One of my favourite movie scenes is from Rocky Balboa, Sylvester Stallone’s 6th movie of the hugely successful boxing franchise.
In it, Rocky gives his whining, entitled, excuse-making son a lecture in the street that all of us could do with hearing:
‘You grew up good and wonderful,’ he says. ‘Then the time came for you to be your own man and take on the world, and you did. But somewhere along the line, you changed. You stopped being you. You let people stick a finger in your face and tell you you’re no good. And when things got hard, you started looking for something to blame, like a big shadow. Let me tell you something you already know: the world ain’t all sunshine and rainbows. It’s a very mean and nasty place and I don’t care how tough you are, it will beat you to your knees and keep you there permanently if you let it. You, me, or nobody is gonna hit as hard as life. But it ain’t about how hard ya hit. It’s about how hard you can get hit and keep moving forward. How much you can take and keep moving forward. That’s how winning is done! Now if you know what you’re worth then go out and get what you’re worth. But ya gotta be willing to take the hits, and not pointing fingers saying you ain’t where you wanna be because of him , or her, or anybody! Cowards do that and that ain’t you! You’re better than that!’ I’m always gonna love you, no matter what. You’re my son, and you’re my blood. You’re the best thing in my life. But until you start believing in yourself, ya ain’t gonna have a life.’
I’ve watched that scene a few times over the years after encountering my own occasional ‘bumps in the road’, to remind myself that life’s not supposed to be easy.
Sadly, modern society is increasingly riddled with young people like Rocky’s son, wallowing in their own self-pity.
They’re the much-ridiculed snowflake generation, with a depressing tendency to complain about everything, get offended by anything, and blame everyone but themselves when things go wrong in their life.
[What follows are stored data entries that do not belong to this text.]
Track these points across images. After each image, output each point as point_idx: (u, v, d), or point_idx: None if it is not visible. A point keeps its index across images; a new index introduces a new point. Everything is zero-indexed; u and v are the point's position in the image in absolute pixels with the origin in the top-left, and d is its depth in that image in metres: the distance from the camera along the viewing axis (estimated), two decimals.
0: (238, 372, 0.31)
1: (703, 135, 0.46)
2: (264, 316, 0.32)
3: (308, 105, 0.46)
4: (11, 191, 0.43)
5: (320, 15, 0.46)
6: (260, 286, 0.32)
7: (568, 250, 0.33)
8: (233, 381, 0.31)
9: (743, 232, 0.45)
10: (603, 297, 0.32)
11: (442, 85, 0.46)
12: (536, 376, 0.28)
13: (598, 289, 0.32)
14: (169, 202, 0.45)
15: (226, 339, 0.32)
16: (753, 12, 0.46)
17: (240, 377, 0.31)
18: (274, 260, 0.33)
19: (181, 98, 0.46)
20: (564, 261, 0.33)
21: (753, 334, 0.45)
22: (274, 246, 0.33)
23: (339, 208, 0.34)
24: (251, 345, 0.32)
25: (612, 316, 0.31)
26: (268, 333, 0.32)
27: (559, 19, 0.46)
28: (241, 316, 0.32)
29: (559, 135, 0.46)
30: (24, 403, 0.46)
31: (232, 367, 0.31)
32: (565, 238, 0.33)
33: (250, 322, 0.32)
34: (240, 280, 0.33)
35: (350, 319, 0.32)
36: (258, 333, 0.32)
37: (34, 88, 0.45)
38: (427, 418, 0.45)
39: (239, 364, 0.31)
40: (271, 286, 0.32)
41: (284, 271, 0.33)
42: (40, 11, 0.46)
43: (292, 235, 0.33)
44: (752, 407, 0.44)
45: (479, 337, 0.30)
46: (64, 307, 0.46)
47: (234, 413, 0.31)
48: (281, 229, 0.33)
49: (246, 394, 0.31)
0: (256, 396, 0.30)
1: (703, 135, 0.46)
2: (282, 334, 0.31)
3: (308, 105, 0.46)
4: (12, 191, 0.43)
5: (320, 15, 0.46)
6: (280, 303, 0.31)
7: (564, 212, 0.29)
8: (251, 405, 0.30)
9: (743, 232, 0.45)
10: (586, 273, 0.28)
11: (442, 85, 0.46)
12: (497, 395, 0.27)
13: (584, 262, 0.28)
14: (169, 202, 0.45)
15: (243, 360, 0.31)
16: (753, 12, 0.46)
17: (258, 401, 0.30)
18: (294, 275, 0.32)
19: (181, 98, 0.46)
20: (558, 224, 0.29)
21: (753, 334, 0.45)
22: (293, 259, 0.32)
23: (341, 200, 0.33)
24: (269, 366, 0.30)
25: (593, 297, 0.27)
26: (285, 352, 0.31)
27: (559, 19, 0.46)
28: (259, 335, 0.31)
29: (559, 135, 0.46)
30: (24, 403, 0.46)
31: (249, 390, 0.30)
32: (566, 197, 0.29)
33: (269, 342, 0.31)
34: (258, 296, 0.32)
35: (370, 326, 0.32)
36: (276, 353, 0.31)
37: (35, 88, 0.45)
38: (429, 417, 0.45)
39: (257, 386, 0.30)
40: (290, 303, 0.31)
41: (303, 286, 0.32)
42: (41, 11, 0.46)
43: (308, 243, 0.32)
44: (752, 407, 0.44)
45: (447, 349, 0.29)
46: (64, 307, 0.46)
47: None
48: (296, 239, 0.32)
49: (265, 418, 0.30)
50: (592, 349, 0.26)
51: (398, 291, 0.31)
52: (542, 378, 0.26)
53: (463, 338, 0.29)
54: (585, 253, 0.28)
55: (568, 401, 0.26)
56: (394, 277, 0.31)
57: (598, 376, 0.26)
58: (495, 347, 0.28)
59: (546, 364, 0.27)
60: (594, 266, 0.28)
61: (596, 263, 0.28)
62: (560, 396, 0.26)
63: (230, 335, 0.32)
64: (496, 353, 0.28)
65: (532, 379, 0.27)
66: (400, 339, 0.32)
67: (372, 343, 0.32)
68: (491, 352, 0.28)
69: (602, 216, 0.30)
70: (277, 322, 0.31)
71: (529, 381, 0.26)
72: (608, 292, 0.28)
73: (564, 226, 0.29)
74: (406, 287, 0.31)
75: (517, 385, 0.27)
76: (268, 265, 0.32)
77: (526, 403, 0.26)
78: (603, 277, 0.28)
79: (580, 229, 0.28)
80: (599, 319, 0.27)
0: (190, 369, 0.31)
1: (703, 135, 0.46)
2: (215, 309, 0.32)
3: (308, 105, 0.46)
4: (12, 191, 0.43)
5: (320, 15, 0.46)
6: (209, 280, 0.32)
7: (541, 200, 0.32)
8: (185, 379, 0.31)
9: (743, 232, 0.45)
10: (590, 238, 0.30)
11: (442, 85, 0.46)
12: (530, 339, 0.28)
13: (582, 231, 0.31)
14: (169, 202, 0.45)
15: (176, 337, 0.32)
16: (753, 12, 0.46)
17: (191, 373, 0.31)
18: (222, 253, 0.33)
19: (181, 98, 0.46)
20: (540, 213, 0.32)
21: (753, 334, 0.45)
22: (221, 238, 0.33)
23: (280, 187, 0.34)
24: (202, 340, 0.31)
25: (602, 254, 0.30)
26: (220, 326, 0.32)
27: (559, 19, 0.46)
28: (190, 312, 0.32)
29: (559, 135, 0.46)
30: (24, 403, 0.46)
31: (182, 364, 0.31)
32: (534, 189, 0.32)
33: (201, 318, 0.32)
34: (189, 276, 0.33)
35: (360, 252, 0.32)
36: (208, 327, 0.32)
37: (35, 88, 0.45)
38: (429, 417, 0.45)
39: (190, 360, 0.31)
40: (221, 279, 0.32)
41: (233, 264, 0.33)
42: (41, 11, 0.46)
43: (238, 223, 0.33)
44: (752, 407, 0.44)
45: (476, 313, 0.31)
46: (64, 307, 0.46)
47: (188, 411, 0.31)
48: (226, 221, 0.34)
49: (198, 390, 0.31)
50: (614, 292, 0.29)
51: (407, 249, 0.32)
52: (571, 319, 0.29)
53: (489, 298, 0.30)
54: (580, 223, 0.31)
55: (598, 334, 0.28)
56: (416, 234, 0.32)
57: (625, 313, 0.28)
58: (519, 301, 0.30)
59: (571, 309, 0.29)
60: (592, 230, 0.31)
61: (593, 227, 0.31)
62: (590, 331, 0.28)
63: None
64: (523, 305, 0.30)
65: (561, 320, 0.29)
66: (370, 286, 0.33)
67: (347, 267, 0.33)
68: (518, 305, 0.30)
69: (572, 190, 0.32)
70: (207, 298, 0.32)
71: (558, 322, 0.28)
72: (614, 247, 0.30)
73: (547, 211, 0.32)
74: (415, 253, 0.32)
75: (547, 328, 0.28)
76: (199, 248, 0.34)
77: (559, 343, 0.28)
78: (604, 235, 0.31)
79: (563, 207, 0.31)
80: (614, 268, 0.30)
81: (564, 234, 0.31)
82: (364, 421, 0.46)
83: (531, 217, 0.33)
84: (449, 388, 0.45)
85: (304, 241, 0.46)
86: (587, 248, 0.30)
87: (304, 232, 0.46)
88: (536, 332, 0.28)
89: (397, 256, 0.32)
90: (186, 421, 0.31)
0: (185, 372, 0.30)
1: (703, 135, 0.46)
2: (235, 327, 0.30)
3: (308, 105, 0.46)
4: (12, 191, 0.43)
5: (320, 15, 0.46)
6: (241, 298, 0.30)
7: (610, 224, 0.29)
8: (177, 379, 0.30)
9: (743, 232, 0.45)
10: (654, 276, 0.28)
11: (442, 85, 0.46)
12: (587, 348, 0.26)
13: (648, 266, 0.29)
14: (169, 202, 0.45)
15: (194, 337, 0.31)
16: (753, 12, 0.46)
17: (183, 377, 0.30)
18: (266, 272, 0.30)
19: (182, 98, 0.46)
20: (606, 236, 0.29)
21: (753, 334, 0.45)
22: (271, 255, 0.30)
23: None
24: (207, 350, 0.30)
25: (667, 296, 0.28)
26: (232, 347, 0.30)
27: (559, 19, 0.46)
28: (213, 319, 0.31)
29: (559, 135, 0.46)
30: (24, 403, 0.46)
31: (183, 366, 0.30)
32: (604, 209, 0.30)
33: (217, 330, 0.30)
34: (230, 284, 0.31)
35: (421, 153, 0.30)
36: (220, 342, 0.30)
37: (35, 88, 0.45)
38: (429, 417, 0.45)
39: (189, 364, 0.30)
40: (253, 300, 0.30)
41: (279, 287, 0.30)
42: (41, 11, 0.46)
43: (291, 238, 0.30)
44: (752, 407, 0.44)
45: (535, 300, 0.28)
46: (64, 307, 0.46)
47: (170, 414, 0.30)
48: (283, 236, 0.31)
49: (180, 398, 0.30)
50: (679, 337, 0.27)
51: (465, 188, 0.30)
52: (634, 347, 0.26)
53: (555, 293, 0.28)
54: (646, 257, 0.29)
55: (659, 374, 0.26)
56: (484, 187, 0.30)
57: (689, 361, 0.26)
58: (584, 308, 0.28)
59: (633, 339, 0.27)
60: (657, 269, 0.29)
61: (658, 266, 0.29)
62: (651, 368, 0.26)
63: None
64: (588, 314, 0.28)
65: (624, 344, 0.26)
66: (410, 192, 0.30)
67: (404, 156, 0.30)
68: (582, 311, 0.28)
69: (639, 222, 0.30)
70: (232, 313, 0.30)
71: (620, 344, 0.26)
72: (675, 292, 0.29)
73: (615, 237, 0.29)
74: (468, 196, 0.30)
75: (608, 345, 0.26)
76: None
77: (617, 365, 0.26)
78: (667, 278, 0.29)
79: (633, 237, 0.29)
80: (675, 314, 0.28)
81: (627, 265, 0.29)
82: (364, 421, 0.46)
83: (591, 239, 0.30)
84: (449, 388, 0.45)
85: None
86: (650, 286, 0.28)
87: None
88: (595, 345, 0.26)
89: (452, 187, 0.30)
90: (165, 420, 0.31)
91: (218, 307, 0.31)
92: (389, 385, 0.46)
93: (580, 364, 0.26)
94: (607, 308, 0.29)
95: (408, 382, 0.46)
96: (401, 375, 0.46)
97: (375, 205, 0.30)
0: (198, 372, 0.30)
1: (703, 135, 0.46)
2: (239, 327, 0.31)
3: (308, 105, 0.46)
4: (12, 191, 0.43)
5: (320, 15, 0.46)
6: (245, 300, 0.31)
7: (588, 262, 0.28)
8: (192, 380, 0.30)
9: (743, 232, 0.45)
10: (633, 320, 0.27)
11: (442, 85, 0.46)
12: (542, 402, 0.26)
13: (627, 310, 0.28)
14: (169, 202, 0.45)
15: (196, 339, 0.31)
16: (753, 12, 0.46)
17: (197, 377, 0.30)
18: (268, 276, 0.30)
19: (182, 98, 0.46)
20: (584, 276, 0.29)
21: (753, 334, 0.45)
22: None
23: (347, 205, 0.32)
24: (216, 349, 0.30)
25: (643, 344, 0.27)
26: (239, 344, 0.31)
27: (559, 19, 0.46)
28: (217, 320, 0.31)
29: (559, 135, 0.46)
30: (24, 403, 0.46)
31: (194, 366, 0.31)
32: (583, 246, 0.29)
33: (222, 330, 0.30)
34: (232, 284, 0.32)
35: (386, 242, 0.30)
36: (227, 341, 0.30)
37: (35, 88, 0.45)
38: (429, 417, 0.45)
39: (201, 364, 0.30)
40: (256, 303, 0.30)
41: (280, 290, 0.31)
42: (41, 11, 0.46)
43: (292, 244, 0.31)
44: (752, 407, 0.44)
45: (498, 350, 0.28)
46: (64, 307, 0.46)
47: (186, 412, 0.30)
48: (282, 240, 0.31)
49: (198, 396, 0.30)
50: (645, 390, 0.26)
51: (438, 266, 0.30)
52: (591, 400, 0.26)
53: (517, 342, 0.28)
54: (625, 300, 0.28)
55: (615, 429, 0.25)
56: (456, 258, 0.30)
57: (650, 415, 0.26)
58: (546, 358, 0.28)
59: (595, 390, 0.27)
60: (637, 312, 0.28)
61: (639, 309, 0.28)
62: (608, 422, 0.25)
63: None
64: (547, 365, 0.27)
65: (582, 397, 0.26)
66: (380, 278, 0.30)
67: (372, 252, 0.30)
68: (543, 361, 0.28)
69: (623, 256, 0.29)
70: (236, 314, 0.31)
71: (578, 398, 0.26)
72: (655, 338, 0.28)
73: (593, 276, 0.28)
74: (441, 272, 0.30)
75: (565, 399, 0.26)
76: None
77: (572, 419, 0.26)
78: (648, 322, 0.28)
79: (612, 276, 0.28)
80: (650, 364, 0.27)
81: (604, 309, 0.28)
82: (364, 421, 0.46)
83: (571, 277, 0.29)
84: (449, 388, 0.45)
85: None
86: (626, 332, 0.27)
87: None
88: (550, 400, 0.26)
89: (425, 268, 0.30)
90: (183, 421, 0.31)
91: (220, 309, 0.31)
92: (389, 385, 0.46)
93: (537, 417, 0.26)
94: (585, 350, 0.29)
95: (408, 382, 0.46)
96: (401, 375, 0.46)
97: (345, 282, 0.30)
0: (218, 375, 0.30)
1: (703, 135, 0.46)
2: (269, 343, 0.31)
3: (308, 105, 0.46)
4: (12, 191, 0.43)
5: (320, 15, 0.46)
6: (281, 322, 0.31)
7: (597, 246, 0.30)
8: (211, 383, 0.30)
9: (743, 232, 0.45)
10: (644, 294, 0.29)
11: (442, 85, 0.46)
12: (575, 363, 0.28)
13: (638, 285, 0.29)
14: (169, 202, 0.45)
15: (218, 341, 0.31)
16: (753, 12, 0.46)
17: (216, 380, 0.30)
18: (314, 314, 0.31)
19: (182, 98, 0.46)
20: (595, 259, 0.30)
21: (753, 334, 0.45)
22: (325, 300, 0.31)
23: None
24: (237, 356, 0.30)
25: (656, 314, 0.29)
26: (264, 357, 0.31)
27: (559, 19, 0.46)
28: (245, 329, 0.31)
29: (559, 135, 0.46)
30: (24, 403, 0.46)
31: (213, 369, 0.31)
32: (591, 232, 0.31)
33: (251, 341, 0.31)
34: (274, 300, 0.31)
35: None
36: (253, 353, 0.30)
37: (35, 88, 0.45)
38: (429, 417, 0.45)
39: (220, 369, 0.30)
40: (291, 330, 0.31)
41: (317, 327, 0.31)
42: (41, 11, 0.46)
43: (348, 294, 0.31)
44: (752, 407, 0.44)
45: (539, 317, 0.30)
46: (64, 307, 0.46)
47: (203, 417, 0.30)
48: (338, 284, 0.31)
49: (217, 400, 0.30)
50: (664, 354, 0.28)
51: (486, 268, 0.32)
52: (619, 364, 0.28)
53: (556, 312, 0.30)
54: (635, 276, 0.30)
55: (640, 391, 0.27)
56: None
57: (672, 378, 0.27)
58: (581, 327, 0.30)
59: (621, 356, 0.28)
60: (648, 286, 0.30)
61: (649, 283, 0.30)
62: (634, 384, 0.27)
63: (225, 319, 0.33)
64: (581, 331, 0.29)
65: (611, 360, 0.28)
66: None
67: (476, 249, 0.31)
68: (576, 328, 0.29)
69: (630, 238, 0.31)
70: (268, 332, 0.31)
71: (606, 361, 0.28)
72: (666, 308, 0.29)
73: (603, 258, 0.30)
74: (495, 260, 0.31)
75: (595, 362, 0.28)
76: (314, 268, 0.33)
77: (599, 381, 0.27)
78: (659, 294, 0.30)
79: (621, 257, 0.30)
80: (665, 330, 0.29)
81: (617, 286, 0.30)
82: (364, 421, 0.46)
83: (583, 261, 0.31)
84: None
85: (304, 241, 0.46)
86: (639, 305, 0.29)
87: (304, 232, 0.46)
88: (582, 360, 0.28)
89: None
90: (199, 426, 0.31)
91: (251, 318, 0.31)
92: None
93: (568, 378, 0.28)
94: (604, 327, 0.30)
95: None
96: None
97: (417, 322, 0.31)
Those who succumb to this self-indulgent nonsense (let me be clear, many laudable young people do not) could all do with taking a long, hard look at the way Tiger Woods has rebuilt his life from what seemed to be an unstoppable descent into oblivion.
I’ve never met Tiger but from all accounts, he’s not the nicest guy you’ll ever come across, either on the course or off it.
Rival players, officials, commentators, fans and even some of his friends have often painted a picture of someone with an unedifying tendency towards being arrogant, inconsiderate, aloof and difficult.
His ex-wife would probably add a few rather more unflattering adjectives to describe the man who exposed her to such public humiliation.
But as with many great sportsmen, those same single-minded, ruthlessly selfish characteristics also propelled him to be the greatest ever player of a game once dominated exclusively by white men.
And they’ve now driven him to this astonishing comeback, when virtually everyone had stuck a fork in him.
Tiger, for all his faults, is a fighter like Rocky Balboa; a man with guts, determination, courage, resilience and a burning desire to succeed.
At 41 years old, wracked with pain from multiple injuries, his golf game in shambolic, humiliating tatters, and with his private life a scandalous fiasco, the easy thing for Tiger to do would have been to quit.
He didn’t need the money, or the physical pain, and he certainly didn’t need the endless mockery.
That he chose to fight on, and win again, is a stunning testimony to his strength of character.
It’s also a remarkably powerful message to every snowflake out there that moan life’s being so unfair to them.
As Rocky so rightly said, life IS unfair.
It’s tough, and can be nasty. Bad stuff will happen to all of us that can feel utterly suffocating.
You’ll feel like giving up.
Tiger certainly did at one stage.
But he didn’t.
He got up, dusted himself down, and powered on.
Tiger Woods is not everyone’s idea of a role model, for good reason; he’s self-evidently been flawed human being.
But last night, he showed the world what being a winner in life really entails: it means not blaming others for your own problems, and it means never giving up.
1 comment:
I like a good come back story. I think I'll buy my grandson a Tiger Woods hat today.